No, this isn’t about The Holocaust (capital H) but about something more gradual, systemic, and pernicious.
Georgia is about to execute Troy Davis. He was convicted of killing a cop. There are irregularities in the case, namely a majority of “witnesses” have since recanted their testimony. The rest of the evidence is circumstantial at best, but the state of Georgia is going to kill him anyway. He was tried, found guilty, sentenced, and his last appeal was denied.
I have a simple, unsentimental reason for opposing the death penalty. You can’t take it back.
Here is a list of the people exonerated from Death Row since 1973. From the late 80s on, DNA has become an important factor, but it is a relatively minor one. Chief factors include witness recantation, capture of the “real” perpetrator, or review of the trial and findings that the State had done a shabby job.
I do not have a problem with the idea that some people may deserve to die. Life, in and of itself, is not sacred to me. It simply is. And we make choices, some of them bad, and decisions get made that have consequences, and people should be held accountable for their actions.
If I walk into my home and find someone there, uninvited, who is raping my wife, has killed my dog, and will likely kill my wife when he’s finished, and I can do so, I will kill him. I have no moral qualms about that, nor any question about my right to do so. (Yes, I will probably have to go to counseling afterward, because the taking of a life under any circumstances is a Big Deal.)

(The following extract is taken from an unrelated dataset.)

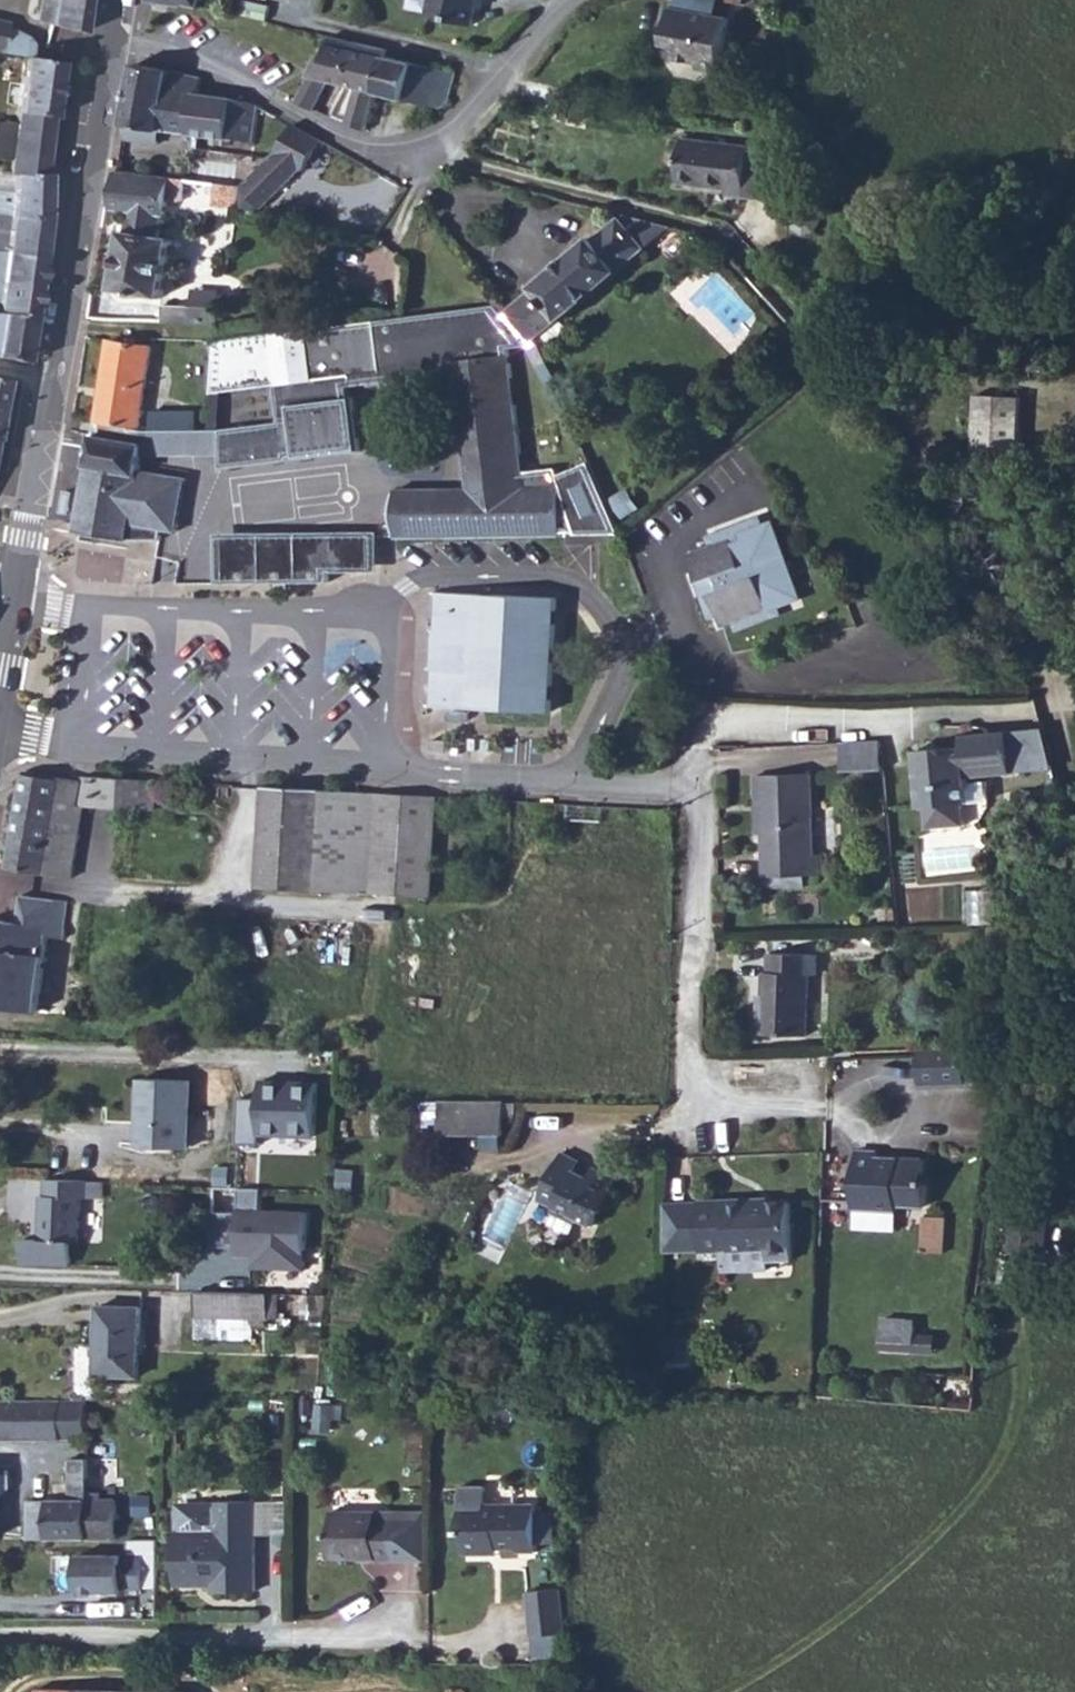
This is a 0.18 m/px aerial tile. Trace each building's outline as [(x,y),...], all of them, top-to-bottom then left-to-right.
[(39,22),(89,29),(93,0),(42,0),(39,22)] [(246,9),(275,12),(278,0),(247,0),(246,9)] [(434,13),(476,22),(480,0),(436,0),(434,13)] [(718,72),(731,19),(678,5),(668,40),(676,42),(672,55),(699,62),(698,68),(718,72)] [(57,52),(47,50),(33,40),(14,36),(16,28),(0,24),(0,47),(36,56),(31,93),(27,117),(26,128),(6,126),(0,160),(21,163),(19,175),(23,176),(51,180),(59,122),(63,123),(71,64),(57,61),(57,52)] [(327,58),(316,80),(337,84),(356,88),(364,39),(341,34),(332,59),(327,58)] [(364,39),(356,88),(364,90),(357,118),(356,121),(377,127),(384,92),(392,54),(394,45),(364,39)] [(392,54),(384,92),(446,105),(454,102),(458,97),(467,71),(392,54)] [(137,63),(126,121),(130,122),(129,138),(163,141),(164,127),(168,128),(168,124),(272,140),(278,114),(251,98),(205,94),(208,74),(137,63)] [(316,80),(301,109),(321,118),(337,84),(316,80)] [(15,116),(27,117),(31,93),(18,92),(15,116)] [(321,141),(293,125),(281,149),(245,188),(242,205),(264,209),(302,169),(306,172),(321,141)] [(766,196),(773,146),(681,136),(676,178),(725,185),(724,191),(766,196)] [(177,178),(119,169),(119,174),(115,204),(114,210),(131,210),(128,234),(125,233),(116,289),(165,294),(173,238),(159,236),(161,215),(167,217),(169,200),(183,203),(188,179),(177,178)] [(178,169),(177,178),(188,179),(190,170),(178,169)] [(50,220),(56,181),(51,180),(23,176),(15,215),(50,220)] [(188,179),(183,203),(241,212),(242,205),(245,188),(188,179)] [(50,220),(15,215),(0,213),(0,251),(8,253),(43,259),(50,220)] [(679,227),(629,216),(604,240),(600,236),(542,287),(546,290),(512,319),(540,350),(571,320),(576,324),(631,275),(628,272),(679,227)] [(39,284),(43,259),(8,253),(5,269),(0,268),(0,278),(39,284)] [(34,316),(39,284),(0,278),(0,293),(0,297),(0,311),(34,316)] [(209,317),(209,323),(219,324),(221,291),(196,289),(195,306),(194,317),(209,317)] [(165,305),(164,321),(209,323),(209,317),(194,317),(195,306),(165,305)] [(537,487),(517,352),(498,307),(407,319),(386,321),(228,335),(228,386),(239,387),(292,387),(292,424),(238,424),(238,449),(241,449),(241,462),(299,459),(299,457),(305,457),(306,459),(360,457),(357,402),(351,402),(351,391),(456,376),(470,485),(407,487),(395,497),(393,514),(396,532),(413,537),(566,539),(558,491),(557,487),(537,487)] [(34,316),(0,311),(0,359),(25,363),(27,359),(34,316)] [(113,340),(104,421),(147,425),(155,342),(113,340)] [(1,508),(21,376),(0,372),(0,508),(1,508)] [(239,387),(228,386),(228,424),(238,424),(239,387)] [(975,395),(973,445),(1019,447),(1021,397),(975,395)] [(161,407),(160,425),(207,426),(206,406),(161,407)] [(1036,412),(1036,466),(1074,465),(1074,410),(1036,412)] [(147,425),(104,421),(101,436),(149,442),(148,451),(238,449),(238,424),(228,424),(207,426),(160,425),(147,425)] [(101,436),(84,533),(135,539),(168,536),(170,526),(184,527),(191,475),(146,469),(148,451),(149,442),(101,436)] [(569,488),(558,491),(566,539),(585,533),(569,488)] [(63,490),(60,511),(70,512),(73,491),(63,490)] [(710,547),(685,555),(695,584),(706,580),(710,592),(706,594),(717,627),(774,608),(773,606),(766,586),(787,579),(789,578),(771,525),(761,529),(758,520),(725,532),(725,533),(727,540),(710,547)] [(224,534),(224,584),(335,583),(335,572),(339,572),(339,574),(385,573),(385,533),(224,534)] [(708,539),(710,547),(727,540),(725,533),(708,539)] [(794,599),(787,579),(766,586),(773,606),(794,599)] [(442,704),(557,707),(560,600),(443,596),(442,704)] [(1001,735),(955,738),(956,749),(957,760),(945,761),(934,751),(908,752),(911,807),(917,808),(918,830),(957,827),(956,805),(961,805),(959,779),(1004,777),(1001,735)] [(434,742),(434,753),(450,753),(450,742),(434,742)] [(876,744),(837,743),(837,768),(876,768),(876,744)] [(956,749),(934,751),(945,761),(957,760),(956,749)] [(125,776),(44,769),(43,773),(22,771),(5,865),(65,874),(72,829),(45,826),(49,803),(75,805),(76,802),(121,806),(125,776)] [(760,802),(761,817),(810,816),(808,773),(756,774),(756,802),(760,802)] [(152,779),(125,776),(121,806),(149,809),(152,779)] [(264,889),(332,893),(337,791),(271,787),(264,889)] [(337,791),(332,893),(391,895),(396,794),(337,791)] [(45,826),(72,829),(75,805),(49,803),(45,826)] [(810,816),(761,817),(762,881),(802,878),(812,878),(810,816)] [(802,878),(762,881),(763,892),(803,890),(802,878)] [(71,903),(26,896),(21,922),(0,919),(0,1008),(45,1014),(53,926),(68,928),(71,916),(71,914),(71,903)] [(757,1036),(807,1038),(809,986),(817,988),(816,955),(769,955),(769,975),(763,974),(762,1011),(756,1011),(757,1036)] [(962,1052),(917,1051),(916,1086),(962,1088),(962,1052)] [(187,1149),(189,1081),(142,1081),(141,1148),(187,1149)] [(318,1085),(262,1083),(261,1101),(244,1100),(242,1141),(267,1142),(268,1133),(316,1135),(318,1085)] [(498,1119),(435,1117),(434,1153),(496,1155),(498,1119)] [(851,1230),(895,1234),(896,1205),(926,1207),(927,1183),(923,1183),(924,1161),(879,1158),(879,1151),(856,1151),(851,1230)] [(612,1201),(589,1189),(585,1199),(571,1192),(575,1182),(560,1173),(534,1222),(549,1230),(547,1234),(569,1246),(572,1241),(587,1249),(597,1229),(602,1232),(612,1213),(607,1211),(612,1201)] [(95,1183),(54,1182),(55,1199),(50,1199),(50,1242),(31,1242),(30,1265),(79,1266),(79,1244),(86,1243),(87,1198),(94,1199),(95,1183)] [(111,1183),(95,1183),(94,1199),(110,1199),(111,1183)] [(258,1186),(232,1185),(229,1252),(245,1253),(244,1270),(300,1272),(303,1211),(257,1209),(258,1186)] [(731,1198),(668,1199),(669,1254),(720,1251),(723,1272),(767,1272),(768,1261),(792,1261),(791,1206),(731,1206),(731,1198)] [(923,1215),(921,1251),(945,1253),(947,1217),(923,1215)] [(1055,1270),(1054,1216),(1020,1217),(1021,1271),(1055,1270)] [(148,1377),(148,1310),(106,1310),(106,1377),(148,1377)] [(265,1314),(218,1314),(217,1340),(270,1341),(271,1334),(265,1333),(265,1314)] [(914,1334),(915,1318),(882,1316),(880,1347),(932,1351),(933,1335),(914,1334)] [(880,1377),(916,1373),(915,1353),(880,1357),(880,1377)] [(0,1401),(0,1443),(86,1444),(87,1401),(51,1401),(0,1401)] [(88,1500),(89,1458),(65,1457),(64,1498),(27,1499),(25,1543),(35,1543),(87,1544),(88,1500)] [(87,1544),(117,1545),(116,1501),(88,1500),(87,1544)] [(253,1590),(254,1500),(224,1500),(224,1502),(211,1502),(211,1504),(183,1503),(182,1532),(181,1532),(182,1582),(215,1583),(215,1589),(253,1590)] [(536,1552),(537,1547),(537,1511),(537,1503),(485,1505),(484,1511),(459,1511),(459,1532),(466,1536),(465,1554),(485,1556),(485,1549),(516,1548),(518,1554),(536,1552)] [(537,1511),(537,1547),(553,1547),(554,1511),(537,1511)] [(372,1563),(391,1564),(390,1522),(376,1521),(375,1513),(331,1512),(331,1525),(326,1526),(326,1558),(370,1557),(372,1563)] [(421,1512),(375,1513),(376,1521),(390,1522),(391,1564),(422,1564),(421,1512)] [(144,1599),(145,1553),(113,1553),(113,1570),(63,1570),(61,1606),(105,1607),(105,1604),(126,1604),(126,1598),(144,1599)] [(561,1635),(557,1591),(525,1594),(528,1638),(561,1635)]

But if I come home and find my dog and wife dead already and a month later someone is arrested for it, tried, and convicted of the crime, I do not want him to receive the death penalty. Maybe that sounds perverse, but it comes down to two simple caveats: the State tries and convicts innocent people all the time and I do not have 100% confidence that they can do better and if I can’t be 100% sure, I don’t want someone being sure on my behalf, not in something as final as this.
But secondly, I don’t want the State to wield that power. Certainly it can be argued that certain crimes are so bad that only death may be proper, but laws change and the crimes under which death is dealt can be determined by politics as much as by justice. I want the State barred from applying that penalty in all cases because I do not trust that only those crimes with which I may have sympathy will receive it.
In short, basically, if I catch the son-of-a-bitch doing the crime and put him down, that’s fine. After the fact, I will settle for incarceration because I do not want the State to have the power of life and death, especially since they do not use it fairly, nor is the system sufficient to guarantee they kill only the criminal. Obviously they do not.
By the same token, I do not have the right to go on my own hunt for someone with the view to exact vengeance. If the State can’t get it right, how can I? If I miss the chance by not being there when it is done, I can’t recover it and acting on my own is as bad as the State screwing up.
There are countries where the death penalty is used for adultery or blasphemy. No, we don’t do that here. But we do have it for treason, and that, it seems to me, is rife for misapplication. Society changes, politics is fickle. We don’t kill people for having sex out of wedlock or cursing or suggesting certain ideas aren’t true. Today. I’d rather we begin to accept as a principle that the death penalty is never appropriate and find some other way to deal with our urge for vengeance—because that’s all it really is. We’ve killed a lot of innocent people with it because we were angry. Not just. Angry.
And you can’t take it back if you find out you had the wrong guy.